INFORMATION SUPPLIED »

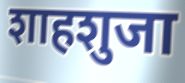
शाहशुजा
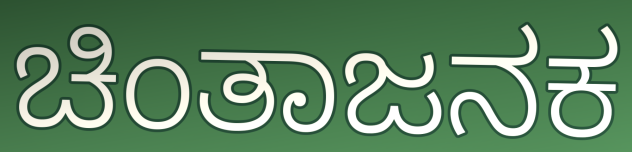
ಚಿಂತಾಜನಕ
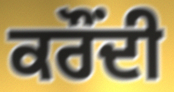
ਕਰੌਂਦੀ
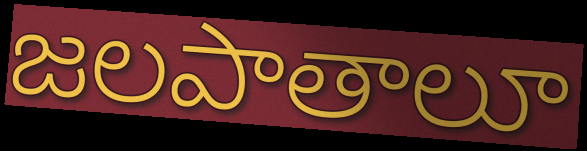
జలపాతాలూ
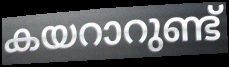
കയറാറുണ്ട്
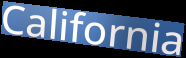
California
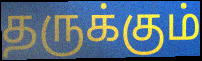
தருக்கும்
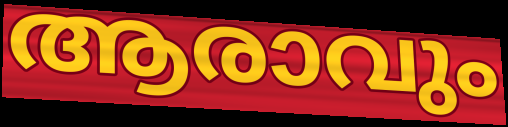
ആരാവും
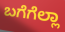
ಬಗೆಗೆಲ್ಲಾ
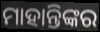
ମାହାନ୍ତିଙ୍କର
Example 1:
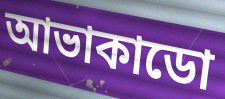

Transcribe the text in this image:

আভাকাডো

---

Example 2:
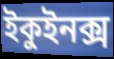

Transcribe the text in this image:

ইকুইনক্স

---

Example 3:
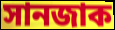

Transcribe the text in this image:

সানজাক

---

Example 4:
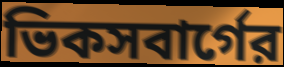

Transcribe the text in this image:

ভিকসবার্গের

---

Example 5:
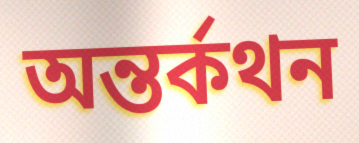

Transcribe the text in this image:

TASK TO CARRY OUT »
Scan the listing for "Example" and copy out each line that has it.

RESPONSE BOX »
Example 1:
Example 2:
Example 3:
Example 4:
Example 5:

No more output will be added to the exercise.